→ ENTRIES SUPPLIED:

○ ○ ○

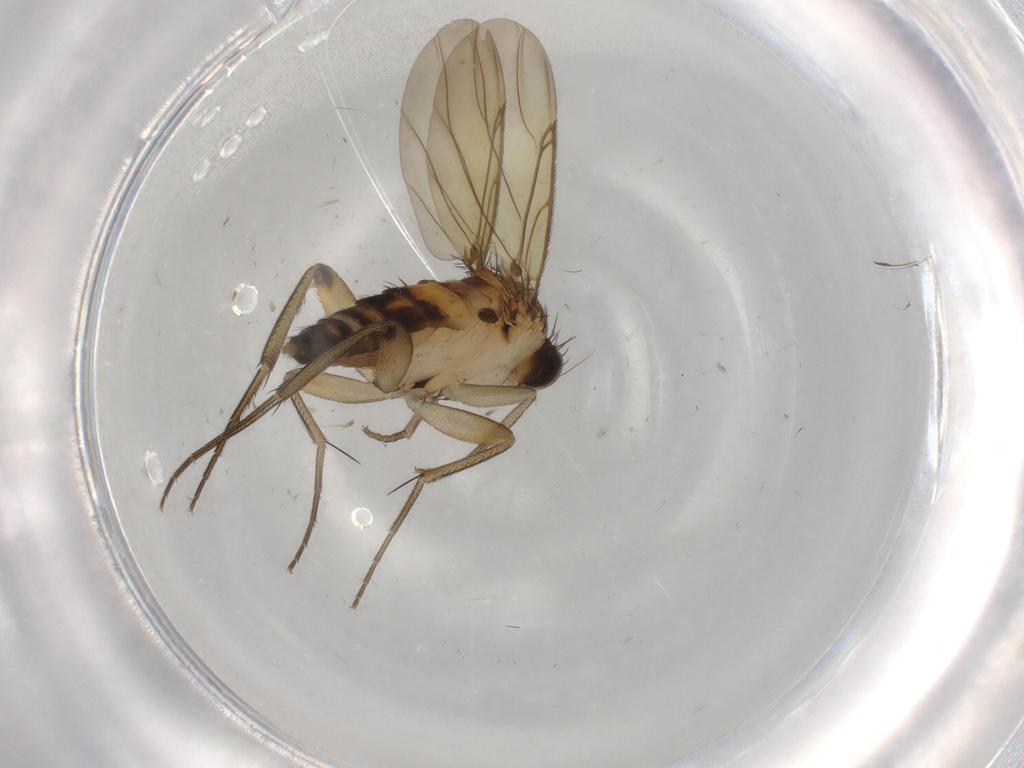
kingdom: Animalia
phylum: Arthropoda
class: Insecta
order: Diptera
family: Phoridae
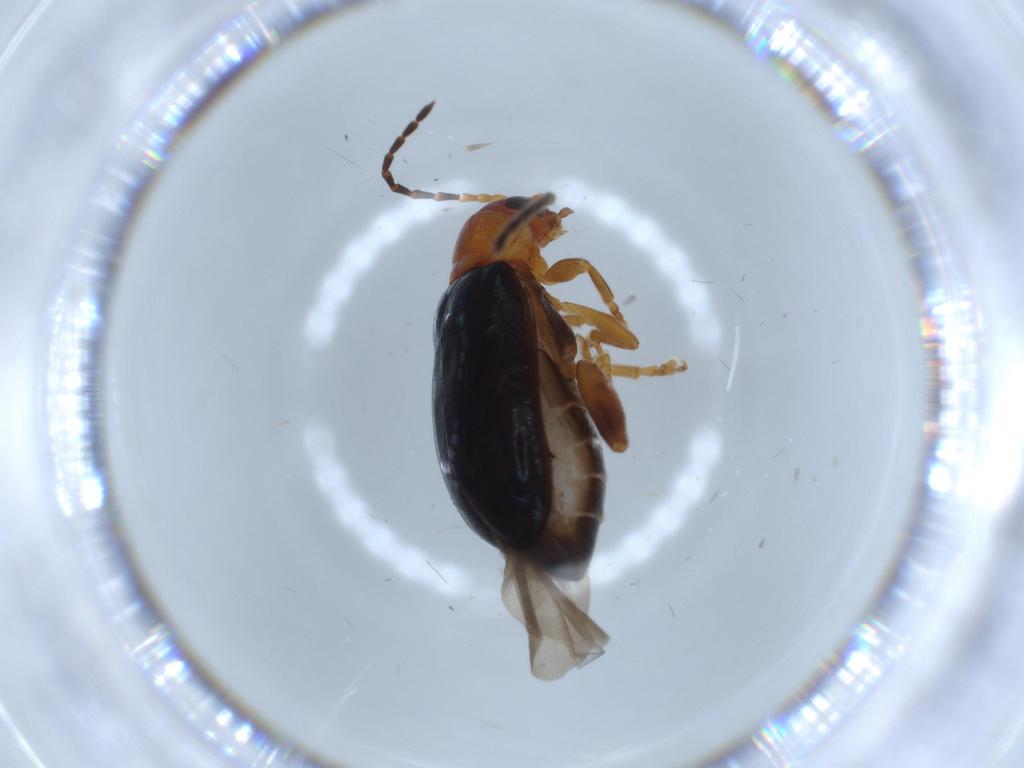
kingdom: Animalia
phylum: Arthropoda
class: Insecta
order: Coleoptera
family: Chrysomelidae
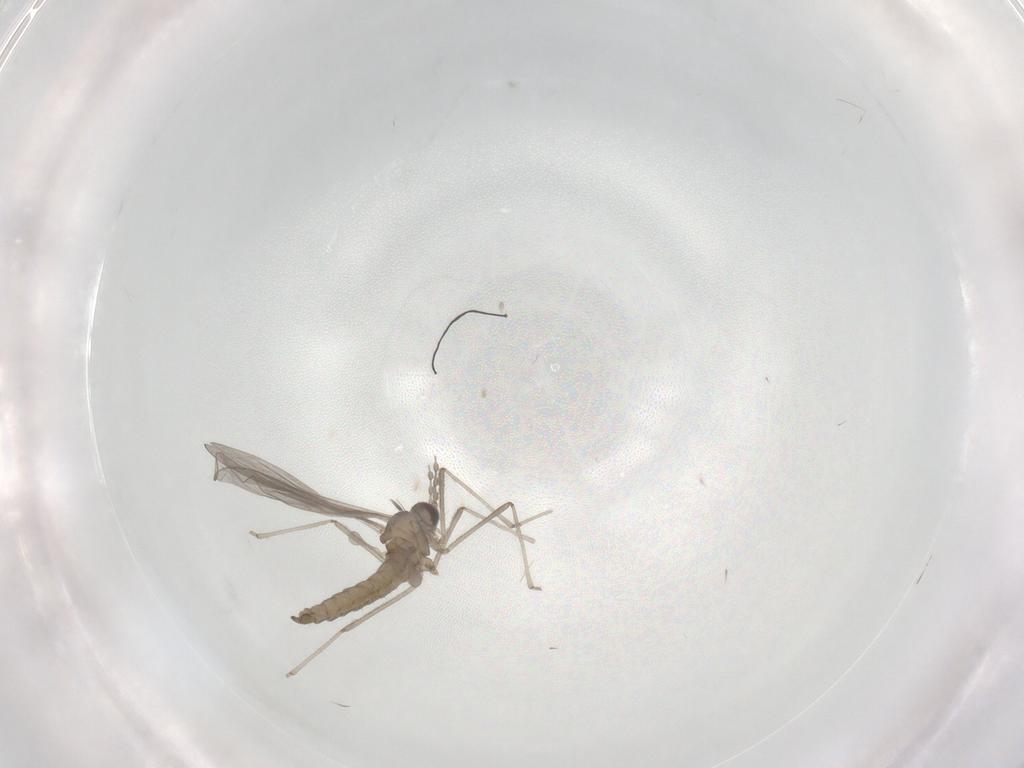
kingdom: Animalia
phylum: Arthropoda
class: Insecta
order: Diptera
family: Cecidomyiidae
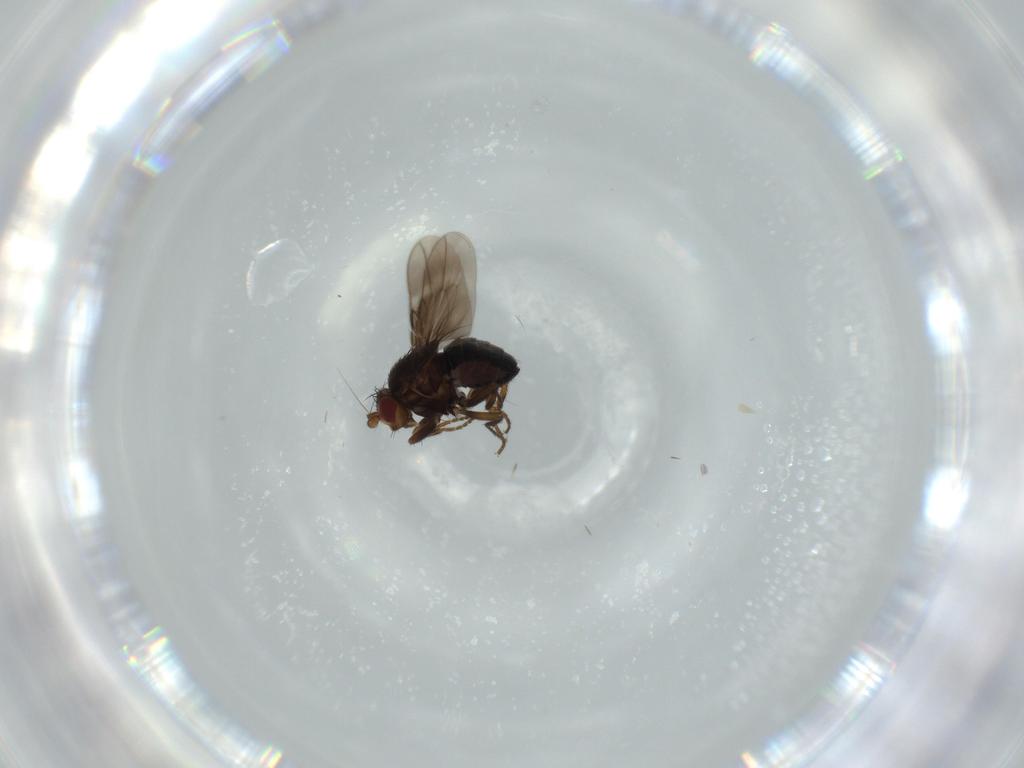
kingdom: Animalia
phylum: Arthropoda
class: Insecta
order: Diptera
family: Sphaeroceridae
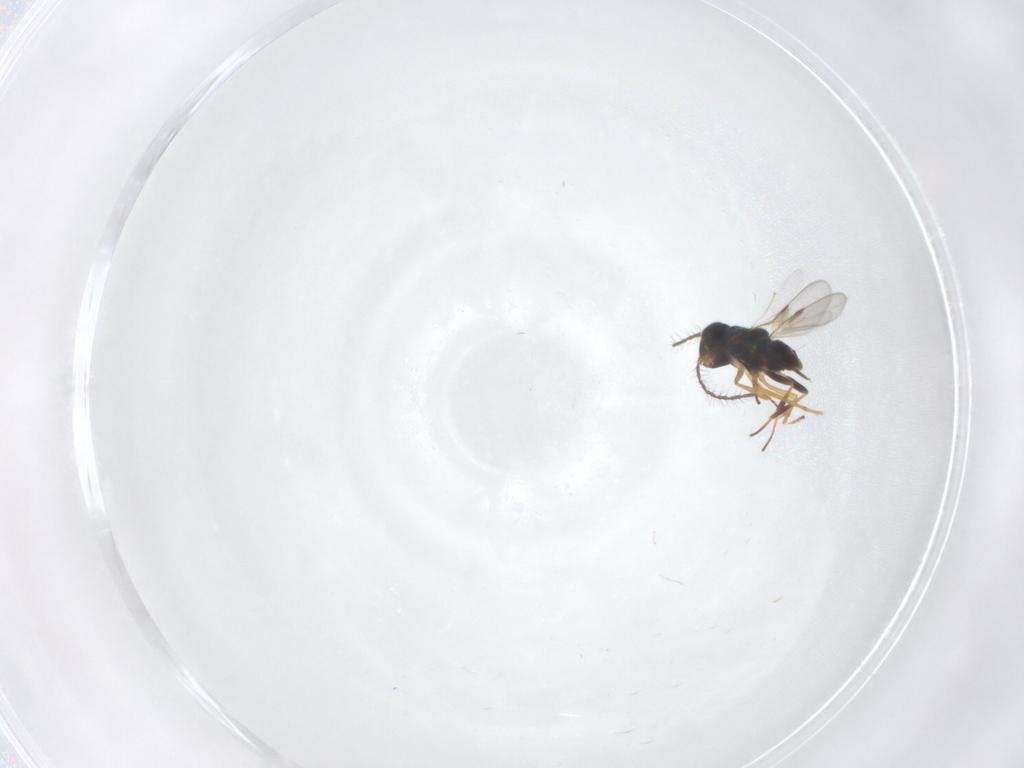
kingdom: Animalia
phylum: Arthropoda
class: Insecta
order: Hymenoptera
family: Encyrtidae
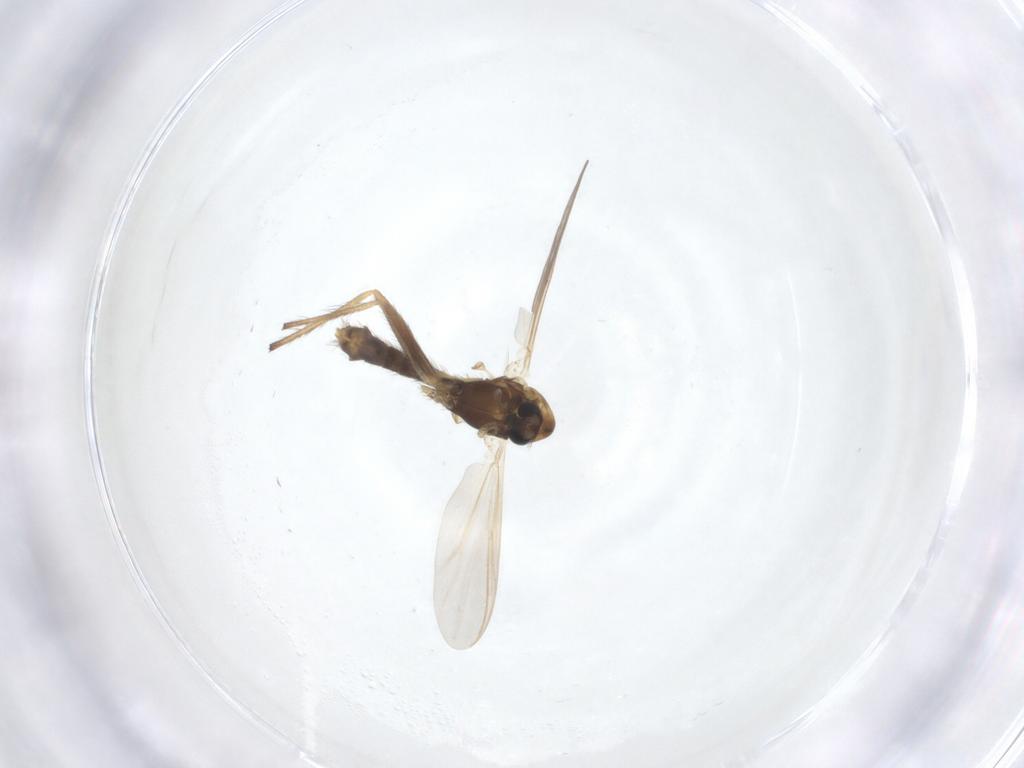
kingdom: Animalia
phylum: Arthropoda
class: Insecta
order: Diptera
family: Chironomidae
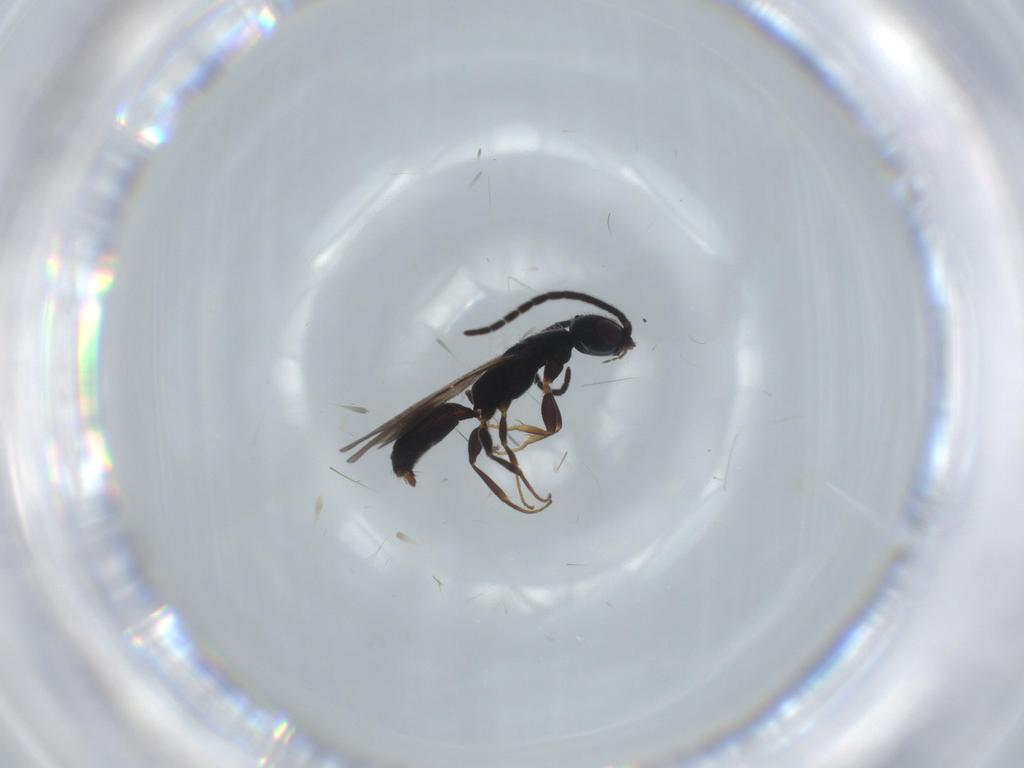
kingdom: Animalia
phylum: Arthropoda
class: Insecta
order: Hymenoptera
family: Bethylidae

○ ○ ○

→ EXERCISE GOAL:
Retype verbatim the taxonomy lines from every row above, omitting the pictures.

→ TASK ANSWER:
kingdom: Animalia
phylum: Arthropoda
class: Insecta
order: Diptera
family: Phoridae
kingdom: Animalia
phylum: Arthropoda
class: Insecta
order: Coleoptera
family: Chrysomelidae
kingdom: Animalia
phylum: Arthropoda
class: Insecta
order: Diptera
family: Cecidomyiidae
kingdom: Animalia
phylum: Arthropoda
class: Insecta
order: Diptera
family: Sphaeroceridae
kingdom: Animalia
phylum: Arthropoda
class: Insecta
order: Hymenoptera
family: Encyrtidae
kingdom: Animalia
phylum: Arthropoda
class: Insecta
order: Diptera
family: Chironomidae
kingdom: Animalia
phylum: Arthropoda
class: Insecta
order: Hymenoptera
family: Bethylidae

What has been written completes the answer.